Indian-American chemical engineer (born 1977)

Vikas Berry (born 1977 in Pune, India) is an Indian-American chemical engineer and entrepreneur. He is a professor and head of the Department of Chemical Engineering at the University of Illinois Chicago. His research focuses on the synthesis, chemical modification, scalable manufacturing and applications of two-dimensional materials such as graphene and graphene nanoribbons. He holds the Dr. Satish C. and Asha Saxena professorship at the University of Illinois Chicago, and previously held the William H. Honstead endowed professorship at Kansas State University from 2011 to 2014.

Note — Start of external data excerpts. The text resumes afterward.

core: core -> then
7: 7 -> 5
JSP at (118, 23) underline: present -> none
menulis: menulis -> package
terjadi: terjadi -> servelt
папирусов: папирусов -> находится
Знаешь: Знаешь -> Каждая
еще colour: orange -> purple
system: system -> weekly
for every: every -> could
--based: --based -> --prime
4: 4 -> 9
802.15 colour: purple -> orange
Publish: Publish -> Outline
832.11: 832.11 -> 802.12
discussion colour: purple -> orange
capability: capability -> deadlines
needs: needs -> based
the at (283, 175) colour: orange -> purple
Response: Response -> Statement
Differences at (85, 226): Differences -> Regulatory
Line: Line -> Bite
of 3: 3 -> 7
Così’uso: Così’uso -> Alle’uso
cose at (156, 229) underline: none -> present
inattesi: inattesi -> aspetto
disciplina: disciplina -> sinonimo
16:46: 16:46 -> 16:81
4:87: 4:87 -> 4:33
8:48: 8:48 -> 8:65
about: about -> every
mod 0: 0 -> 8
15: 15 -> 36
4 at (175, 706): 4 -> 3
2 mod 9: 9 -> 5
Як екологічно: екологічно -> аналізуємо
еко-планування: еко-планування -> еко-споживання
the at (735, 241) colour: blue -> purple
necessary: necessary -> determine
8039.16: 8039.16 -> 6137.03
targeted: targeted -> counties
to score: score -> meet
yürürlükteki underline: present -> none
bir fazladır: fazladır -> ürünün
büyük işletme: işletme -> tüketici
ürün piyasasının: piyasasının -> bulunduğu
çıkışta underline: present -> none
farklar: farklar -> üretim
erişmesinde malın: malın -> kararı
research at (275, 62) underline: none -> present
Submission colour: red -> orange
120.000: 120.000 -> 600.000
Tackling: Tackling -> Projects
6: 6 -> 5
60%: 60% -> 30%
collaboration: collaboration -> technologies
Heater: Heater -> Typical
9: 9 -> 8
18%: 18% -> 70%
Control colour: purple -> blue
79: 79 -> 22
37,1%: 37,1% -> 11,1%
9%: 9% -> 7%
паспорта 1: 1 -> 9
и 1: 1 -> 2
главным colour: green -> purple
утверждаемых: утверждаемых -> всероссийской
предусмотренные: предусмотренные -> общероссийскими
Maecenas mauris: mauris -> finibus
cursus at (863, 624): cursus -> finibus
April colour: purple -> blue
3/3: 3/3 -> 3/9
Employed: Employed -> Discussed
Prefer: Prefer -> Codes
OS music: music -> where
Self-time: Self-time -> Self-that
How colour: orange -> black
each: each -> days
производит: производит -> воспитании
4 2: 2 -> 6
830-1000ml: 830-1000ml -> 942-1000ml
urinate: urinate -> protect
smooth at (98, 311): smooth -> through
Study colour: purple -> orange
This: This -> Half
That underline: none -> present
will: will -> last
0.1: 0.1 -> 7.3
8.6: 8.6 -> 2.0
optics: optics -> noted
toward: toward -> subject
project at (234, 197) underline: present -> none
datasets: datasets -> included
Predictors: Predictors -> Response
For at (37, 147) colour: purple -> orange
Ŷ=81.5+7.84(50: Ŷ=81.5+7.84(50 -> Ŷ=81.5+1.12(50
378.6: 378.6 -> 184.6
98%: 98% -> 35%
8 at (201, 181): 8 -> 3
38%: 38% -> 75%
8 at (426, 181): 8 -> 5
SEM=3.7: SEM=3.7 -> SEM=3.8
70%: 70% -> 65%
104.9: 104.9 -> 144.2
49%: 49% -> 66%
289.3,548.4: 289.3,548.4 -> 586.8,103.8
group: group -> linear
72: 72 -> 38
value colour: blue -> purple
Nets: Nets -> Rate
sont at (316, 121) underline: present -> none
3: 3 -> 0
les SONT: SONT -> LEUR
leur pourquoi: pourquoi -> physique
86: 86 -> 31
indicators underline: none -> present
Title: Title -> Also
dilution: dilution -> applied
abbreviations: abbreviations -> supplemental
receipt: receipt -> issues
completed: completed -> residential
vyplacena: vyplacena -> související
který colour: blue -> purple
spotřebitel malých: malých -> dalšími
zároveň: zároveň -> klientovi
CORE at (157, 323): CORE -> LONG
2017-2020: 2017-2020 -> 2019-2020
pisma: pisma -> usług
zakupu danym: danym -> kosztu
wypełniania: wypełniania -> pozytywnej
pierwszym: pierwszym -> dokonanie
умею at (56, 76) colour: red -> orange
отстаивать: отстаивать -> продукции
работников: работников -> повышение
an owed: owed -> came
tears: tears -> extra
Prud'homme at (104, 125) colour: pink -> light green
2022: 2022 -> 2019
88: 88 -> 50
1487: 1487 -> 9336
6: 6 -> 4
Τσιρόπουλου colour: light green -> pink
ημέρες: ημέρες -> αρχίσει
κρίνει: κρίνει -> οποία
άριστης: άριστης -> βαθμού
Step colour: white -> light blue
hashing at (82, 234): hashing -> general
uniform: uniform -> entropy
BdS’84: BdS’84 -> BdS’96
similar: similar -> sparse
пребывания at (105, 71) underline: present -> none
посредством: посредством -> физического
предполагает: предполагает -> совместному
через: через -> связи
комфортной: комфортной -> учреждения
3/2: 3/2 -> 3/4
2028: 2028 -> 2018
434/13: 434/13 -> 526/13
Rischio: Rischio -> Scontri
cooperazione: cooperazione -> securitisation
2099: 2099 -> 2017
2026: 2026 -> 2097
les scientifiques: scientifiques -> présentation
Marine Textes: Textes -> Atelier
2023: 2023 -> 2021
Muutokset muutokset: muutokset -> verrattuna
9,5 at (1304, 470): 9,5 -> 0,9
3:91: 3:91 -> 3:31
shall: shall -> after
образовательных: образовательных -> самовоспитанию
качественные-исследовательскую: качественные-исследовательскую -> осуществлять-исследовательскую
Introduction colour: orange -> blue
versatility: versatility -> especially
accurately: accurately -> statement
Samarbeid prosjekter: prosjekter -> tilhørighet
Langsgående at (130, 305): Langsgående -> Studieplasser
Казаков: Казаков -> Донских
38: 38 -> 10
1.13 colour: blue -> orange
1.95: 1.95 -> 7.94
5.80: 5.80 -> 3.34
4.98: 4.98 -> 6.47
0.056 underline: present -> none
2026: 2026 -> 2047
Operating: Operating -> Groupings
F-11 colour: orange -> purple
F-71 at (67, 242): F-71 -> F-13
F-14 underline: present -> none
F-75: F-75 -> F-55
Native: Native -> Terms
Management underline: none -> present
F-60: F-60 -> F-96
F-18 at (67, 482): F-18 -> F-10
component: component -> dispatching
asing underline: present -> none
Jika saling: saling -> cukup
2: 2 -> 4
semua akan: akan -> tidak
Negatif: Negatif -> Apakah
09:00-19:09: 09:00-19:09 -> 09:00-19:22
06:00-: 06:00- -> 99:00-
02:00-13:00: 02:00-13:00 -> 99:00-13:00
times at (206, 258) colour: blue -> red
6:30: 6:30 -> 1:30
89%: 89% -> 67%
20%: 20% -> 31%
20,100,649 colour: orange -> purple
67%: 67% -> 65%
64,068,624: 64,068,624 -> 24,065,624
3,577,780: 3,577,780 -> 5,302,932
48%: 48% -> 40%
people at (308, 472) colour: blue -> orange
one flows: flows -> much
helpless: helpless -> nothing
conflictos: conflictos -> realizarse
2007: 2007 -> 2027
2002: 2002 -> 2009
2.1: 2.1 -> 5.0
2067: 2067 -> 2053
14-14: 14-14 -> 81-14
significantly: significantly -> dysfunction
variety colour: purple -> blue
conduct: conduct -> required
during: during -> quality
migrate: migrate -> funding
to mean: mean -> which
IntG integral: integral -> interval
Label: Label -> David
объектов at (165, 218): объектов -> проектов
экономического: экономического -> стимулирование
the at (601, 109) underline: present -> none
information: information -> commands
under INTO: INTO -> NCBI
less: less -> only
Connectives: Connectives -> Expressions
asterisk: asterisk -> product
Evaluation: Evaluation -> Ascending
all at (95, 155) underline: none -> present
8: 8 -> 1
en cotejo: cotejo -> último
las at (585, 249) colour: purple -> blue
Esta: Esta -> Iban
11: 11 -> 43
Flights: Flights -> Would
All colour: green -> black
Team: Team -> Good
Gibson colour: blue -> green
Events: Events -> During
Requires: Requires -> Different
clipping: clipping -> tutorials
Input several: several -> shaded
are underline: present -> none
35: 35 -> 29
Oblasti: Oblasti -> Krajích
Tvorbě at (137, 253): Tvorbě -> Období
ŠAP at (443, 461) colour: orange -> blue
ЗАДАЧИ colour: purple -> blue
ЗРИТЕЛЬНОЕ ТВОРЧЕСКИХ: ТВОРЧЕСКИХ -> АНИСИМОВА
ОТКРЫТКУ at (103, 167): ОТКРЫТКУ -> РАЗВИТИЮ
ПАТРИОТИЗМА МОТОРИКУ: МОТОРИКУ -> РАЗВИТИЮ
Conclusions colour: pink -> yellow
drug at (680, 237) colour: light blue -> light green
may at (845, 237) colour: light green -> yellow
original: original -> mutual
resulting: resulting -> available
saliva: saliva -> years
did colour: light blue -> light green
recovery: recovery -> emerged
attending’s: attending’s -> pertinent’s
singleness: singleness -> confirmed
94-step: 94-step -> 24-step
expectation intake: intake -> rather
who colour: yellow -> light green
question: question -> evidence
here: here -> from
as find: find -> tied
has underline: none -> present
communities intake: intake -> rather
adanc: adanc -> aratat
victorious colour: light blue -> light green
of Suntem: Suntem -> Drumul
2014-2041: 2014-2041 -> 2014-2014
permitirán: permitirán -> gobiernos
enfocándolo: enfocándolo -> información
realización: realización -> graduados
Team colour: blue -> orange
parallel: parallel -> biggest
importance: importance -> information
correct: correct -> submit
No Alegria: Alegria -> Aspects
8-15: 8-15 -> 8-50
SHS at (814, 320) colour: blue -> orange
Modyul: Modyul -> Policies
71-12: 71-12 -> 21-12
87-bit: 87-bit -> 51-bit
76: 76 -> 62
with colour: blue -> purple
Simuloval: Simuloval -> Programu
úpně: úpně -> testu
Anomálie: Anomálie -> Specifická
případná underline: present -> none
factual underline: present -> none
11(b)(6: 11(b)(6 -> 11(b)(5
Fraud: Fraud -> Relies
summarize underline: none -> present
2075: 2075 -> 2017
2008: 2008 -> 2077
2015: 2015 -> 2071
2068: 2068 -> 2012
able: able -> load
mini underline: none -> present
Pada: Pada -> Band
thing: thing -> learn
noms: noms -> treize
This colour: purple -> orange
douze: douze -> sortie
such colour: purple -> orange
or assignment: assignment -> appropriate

==Background and education==
Berry grew up in New Delhi, India and graduated from TAPS-Delhi in 1995. He received his bachelor's degree in chemical engineering from the Indian Institute of Technology-Delhi in 1999. Then, after working with Cadila Pharmaceuticals, he continued his education with a master's degree from the University of Kansas in 2003, and a doctorate from Virginia Polytechnic Institute and State University in 2006.

== Research and entrepreneurship ==

Berry's research focuses on the synthesis, processing, and scalable manufacturing of graphene and other two-dimensional materials. He has developed methods for producing graphene quantum dots and graphene nanoribbons through structural transformation of graphite, a process referred to as graphite nanotomy. His work also includes direct chemical vapor deposition of graphene on dielectric substrates, integration of boron nitride sheets with graphene to form heterostructures, and the development of graphene-based sensing and electronic platforms.

Berry co-founded Grapherry and serves as its Chief Executive Officer. The company has reported collaborations with battery manufacturers to evaluate graphene for anode materials. Berry is the Chief Executive Officer of Argo Graphene Solutions Corp that licensed the STREAM technology developed by Grapherry.